12^th World Drug Delivery Summit

September 24-26, 2018

Advanced techniques for safer and efficacious drug delivery

Luke S Fisher

Collaborative Drug Discovery, Inc, USA

Title: Bioassay protocols: Semantic annotation to enable informatics

Biography

Biography: Luke S Fisher

Abstract

Bioassay protocols are conspicuously absent from the informatics of drug discovery: Current best practices have not progressed beyond using scientific English text, which is intractable to software. We will present our solution which draws from the rich semantic web vocabularies of the BioAssay Ontology, Drug Target Ontology, Gene Ontology, and others. On their own, these ontologies are not friendly to experimental scientists, and so we have created the Common Assay Template, which turns the massive hierarchies of the underlying ontologies into useful guidelines. This has been supplemented by machine learning infrastructure to help translate existing text into suggestions, with the help of natural language analysis.
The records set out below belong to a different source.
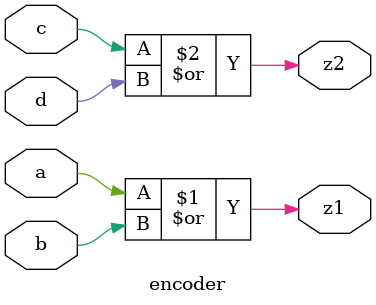
<source format=v>
module encoder(a,b,c,d,z1,z2);

input a,b,c,d;
output z1,z2;

or(z1,a,b);
or(z2,c,d);

endmodule
</source>
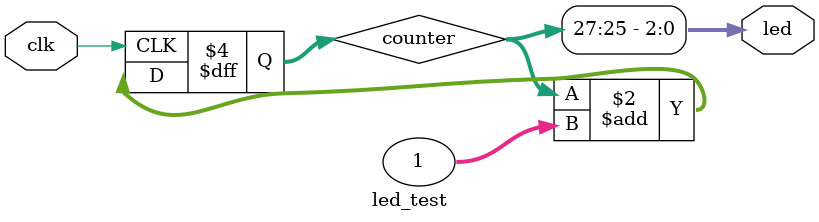
<source format=v>
module led_test (clk, led);
input wire clk;
output wire [2:0] led;

reg [31:0] counter = 0;

/* who's dead */
assign led[2:0] = counter[27:25];

always @(posedge clk) begin: counting
	counter <= counter + 1;
end

endmodule

</source>
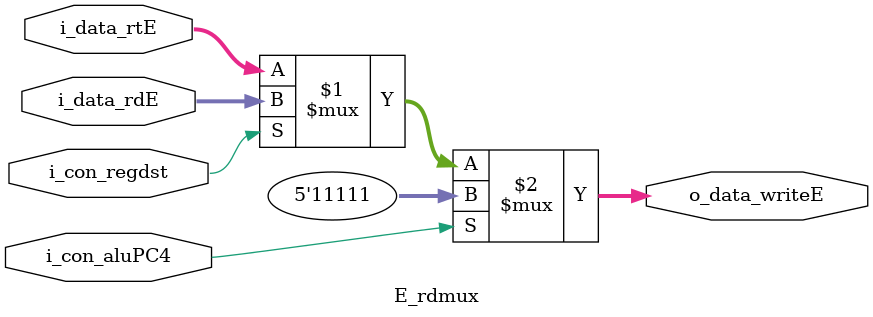
<source format=sv>
`timescale 1ns / 1ps
module E_rdmux
              (input  [4:0] i_data_rtE,i_data_rdE, 
               input        i_con_regdst, i_con_aluPC4,//******
               output [4:0] o_data_writeE);

  assign o_data_writeE = i_con_aluPC4 ? 5'b11111:
  						 i_con_regdst ? i_data_rdE : i_data_rtE; 

endmodule
                     


</source>
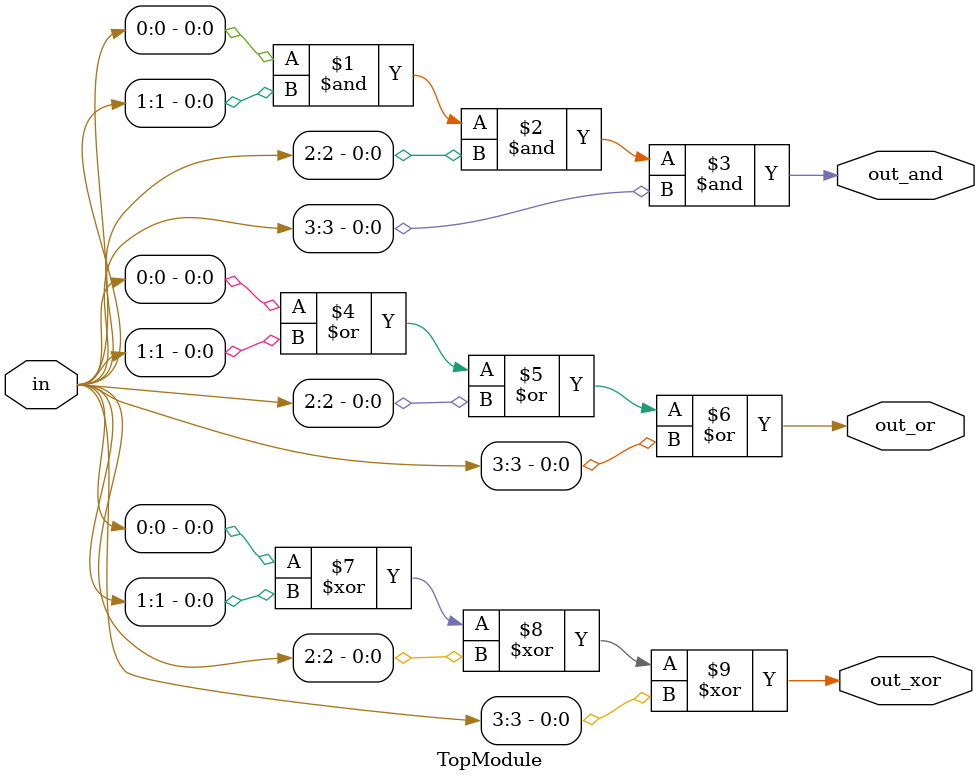
<source format=v>
module TopModule (
  input [3:0] in,
  output out_and,
  output out_or,
  output out_xor
);

  assign out_and = in[0] & in[1] & in[2] & in[3];
  assign out_or  = in[0] | in[1] | in[2] | in[3];
  assign out_xor = in[0] ^ in[1] ^ in[2] ^ in[3];

endmodule


</source>
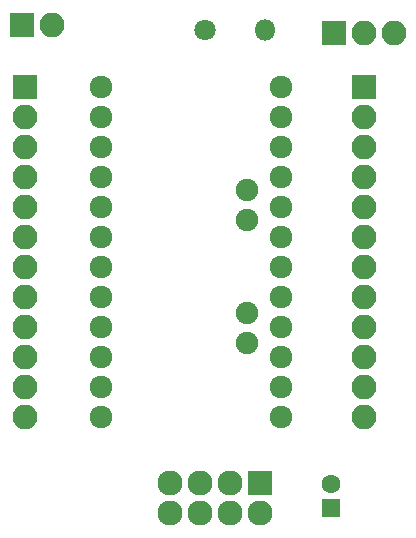
<source format=gbs>
G04 #@! TF.FileFunction,Soldermask,Bot*
%FSLAX46Y46*%
G04 Gerber Fmt 4.6, Leading zero omitted, Abs format (unit mm)*
G04 Created by KiCad (PCBNEW 4.0.6-e0-6349~53~ubuntu16.04.1) date Mon Jun 26 21:18:09 2017*
%MOMM*%
%LPD*%
G01*
G04 APERTURE LIST*
%ADD10C,0.200000*%
%ADD11C,1.924000*%
%ADD12C,1.900000*%
%ADD13R,2.100000X2.100000*%
%ADD14O,2.100000X2.100000*%
%ADD15R,1.600000X1.600000*%
%ADD16C,1.600000*%
%ADD17O,2.127200X2.127200*%
%ADD18R,2.127200X2.127200*%
%ADD19C,1.800000*%
%ADD20O,1.800000X1.800000*%
G04 APERTURE END LIST*
D10*
D11*
X132207000Y-65278000D03*
X132207000Y-67818000D03*
X132207000Y-70358000D03*
X132207000Y-72898000D03*
X132207000Y-75438000D03*
X132207000Y-77978000D03*
X132207000Y-80518000D03*
X132207000Y-83058000D03*
X132207000Y-85598000D03*
X132207000Y-88138000D03*
X132207000Y-90678000D03*
X132207000Y-93218000D03*
X147447000Y-65278000D03*
X147447000Y-67818000D03*
X147447000Y-70358000D03*
X147447000Y-72898000D03*
X147447000Y-75438000D03*
X147447000Y-77978000D03*
X147447000Y-80518000D03*
X147447000Y-83058000D03*
X147447000Y-85598000D03*
X147447000Y-88138000D03*
X147447000Y-90678000D03*
X147447000Y-93218000D03*
D12*
X144526000Y-74041000D03*
X144526000Y-76581000D03*
X144526000Y-84455000D03*
X144526000Y-86995000D03*
D13*
X125539500Y-60071000D03*
D14*
X128079500Y-60071000D03*
D15*
X151638000Y-100965000D03*
D16*
X151638000Y-98965000D03*
D13*
X125730000Y-65278000D03*
D14*
X125730000Y-67818000D03*
X125730000Y-70358000D03*
X125730000Y-72898000D03*
X125730000Y-75438000D03*
X125730000Y-77978000D03*
X125730000Y-80518000D03*
X125730000Y-83058000D03*
X125730000Y-85598000D03*
X125730000Y-88138000D03*
X125730000Y-90678000D03*
X125730000Y-93218000D03*
D13*
X151892000Y-60706000D03*
D14*
X154432000Y-60706000D03*
X156972000Y-60706000D03*
D13*
X154432000Y-65278000D03*
D14*
X154432000Y-67818000D03*
X154432000Y-70358000D03*
X154432000Y-72898000D03*
X154432000Y-75438000D03*
X154432000Y-77978000D03*
X154432000Y-80518000D03*
X154432000Y-83058000D03*
X154432000Y-85598000D03*
X154432000Y-88138000D03*
X154432000Y-90678000D03*
X154432000Y-93218000D03*
D17*
X138049000Y-98806000D03*
X138049000Y-101346000D03*
X140589000Y-98806000D03*
X140589000Y-101346000D03*
X143129000Y-98806000D03*
X143129000Y-101346000D03*
D18*
X145669000Y-98806000D03*
D17*
X145669000Y-101346000D03*
D19*
X140970000Y-60452000D03*
D20*
X146050000Y-60452000D03*
M02*

</source>
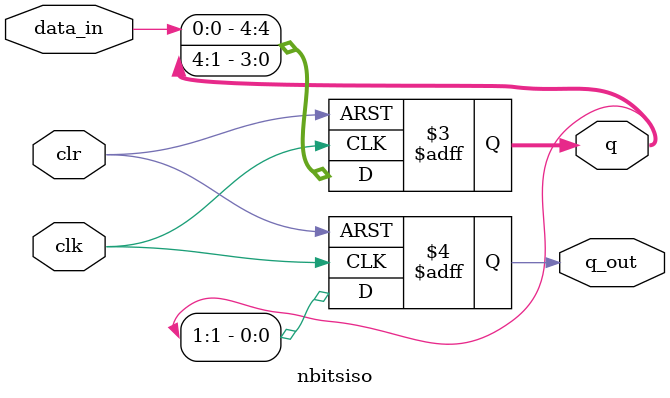
<source format=v>
module nbitsiso #(parameter NBIT = 5)( input clk,
       		                             input clr,
		 input data_in,
		 output reg [NBIT -1 :0] q,
	 	 output reg q_out);
	 
always @(posedge clk or negedge clr)
begin
	if (!clr)
		q = 0;
	else 
	q <= {data_in,q[NBIT -1 :1]};
	q_out <= q[0];
end
endmodule

</source>
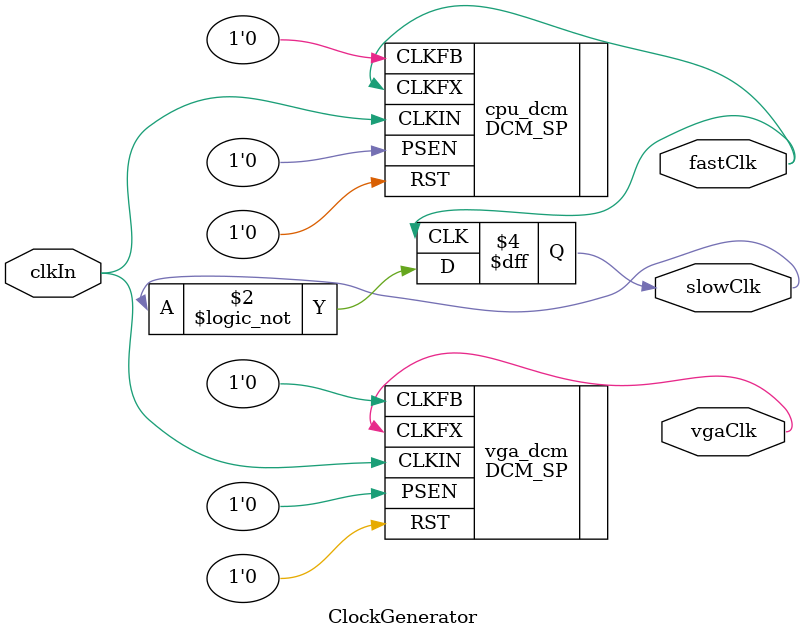
<source format=v>
module ClockGenerator (
    input clkIn,  //! Clock input. On MimasV2 this is 100mhz
    output fastClk, //! Data Memory clock 50Mhz
    output vgaClk, //! VGA clock 25mhz
    output reg slowClk //! CPU clock (Freq is 1/2 of Data Memory Clock)
);

`ifdef SYNTHESIS
    /*
     * During synthesis we use the Digital Clock Manager
     * of the FPGA to generate a stable main clock signal 
     * and a VGA clock signal
     */
    // 50mhz CLOCK
    DCM_SP #(.CLKFX_DIVIDE(4), .CLKFX_MULTIPLY(2), .CLKIN_PERIOD(10))
            cpu_dcm (
                .CLKIN(clkIn),
                .CLKFX(fastClk),
                .CLKFB(1'b0),
                .PSEN(1'b0),
                .RST(1'b0)
            );

    // VGA clock is 25mhz
    DCM_SP #(.CLKFX_DIVIDE(8), .CLKFX_MULTIPLY(2), .CLKIN_PERIOD(10))
            vga_dcm (
                .CLKIN(clkIn),
                .CLKFX(vgaClk),
                .CLKFB(1'b0),
                .PSEN(1'b0),
                .RST(1'b0)
            );

`else
    assign fastClk = clkIn;
    assign vgaClk = clkIn;
`endif

always @ (posedge fastClk)
    slowClk <= !slowClk;

initial
    slowClk = 0;

endmodule

</source>
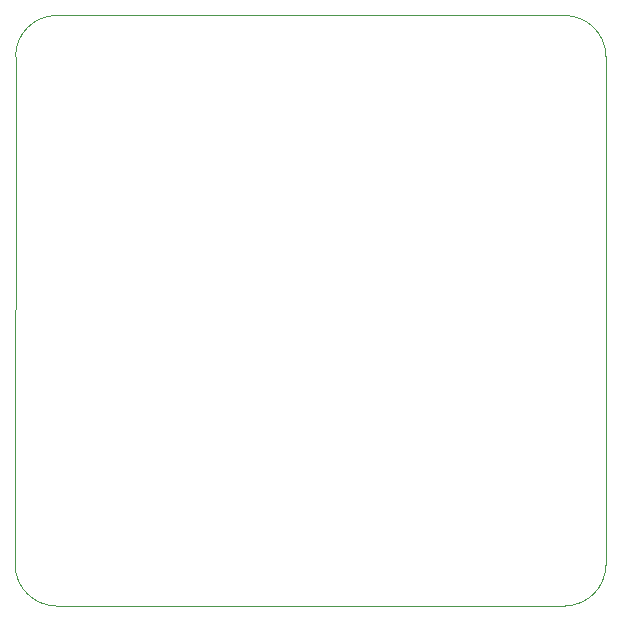
<source format=gm1>
%TF.GenerationSoftware,KiCad,Pcbnew,9.0.0*%
%TF.CreationDate,2025-03-25T12:29:50+03:00*%
%TF.ProjectId,Autopilot DronmarketV2,4175746f-7069-46c6-9f74-2044726f6e6d,rev?*%
%TF.SameCoordinates,Original*%
%TF.FileFunction,Profile,NP*%
%FSLAX46Y46*%
G04 Gerber Fmt 4.6, Leading zero omitted, Abs format (unit mm)*
G04 Created by KiCad (PCBNEW 9.0.0) date 2025-03-25 12:29:50*
%MOMM*%
%LPD*%
G01*
G04 APERTURE LIST*
%TA.AperFunction,Profile*%
%ADD10C,0.050000*%
%TD*%
G04 APERTURE END LIST*
D10*
X196544076Y-99994382D02*
X153475000Y-99999999D01*
X153484948Y-49999988D02*
X196509900Y-50009600D01*
X153475000Y-100000000D02*
G75*
G02*
X149980640Y-96525192I15100J3509600D01*
G01*
X149980641Y-96525192D02*
X150019379Y-53490100D01*
X200009805Y-53482037D02*
X200000000Y-96509900D01*
X200000000Y-96509891D02*
G75*
G02*
X196542842Y-99994392I-3484600J-9D01*
G01*
X150019379Y-53490109D02*
G75*
G02*
X153481808Y-49999990I3490221J9D01*
G01*
X196500000Y-50009600D02*
G75*
G02*
X200009805Y-53482037I9900J-3500000D01*
G01*
M02*

</source>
Using our new web-based interface, a small team of biologists was able to annotate 3500 MLPCN screening assays that were extracted from the PubChem database, which consumed approximately 3 weeks FTE. These semantically annotated protocols are fully machine-readable, which imparts many new capabilities, which apply at all scales. Searching can be done using precise specific terms, which is far more effective than keyword searching. In conjunction with electronic lab notebooks, the annotations serve as a facile way to classify and organize experiments and keep tabs on the activities of colleagues. These well-defined annotations can also serve as an alternative to long-winded text. Applied to a large scale, the machine readability of these annotations enables a diverse array of algorithms to be applied to assay databases, such as clustering and selection of groups of compatible assays for model building, or analysis of the protocol designs and their effects on structure-activity relationships. Large numbers of annotated assay protocols from open data such as PubChem and ChEMBL are available for novel analyses for big Pharma, biotechnology companies, academics, and consortia. We have explored a number of techniques for utilizing large quantities of data, including the development of searching interfaces, visualization modes, and methods for extracting related data and creating models. We have also studied specific trends within public screening data which we have eludicated with the help of our own curated content, and investigated some of the characteristics of specific projects, such as the NIH molecular libraries probes, which can be analyzed retrospectively given the much larger amount of information that is now available.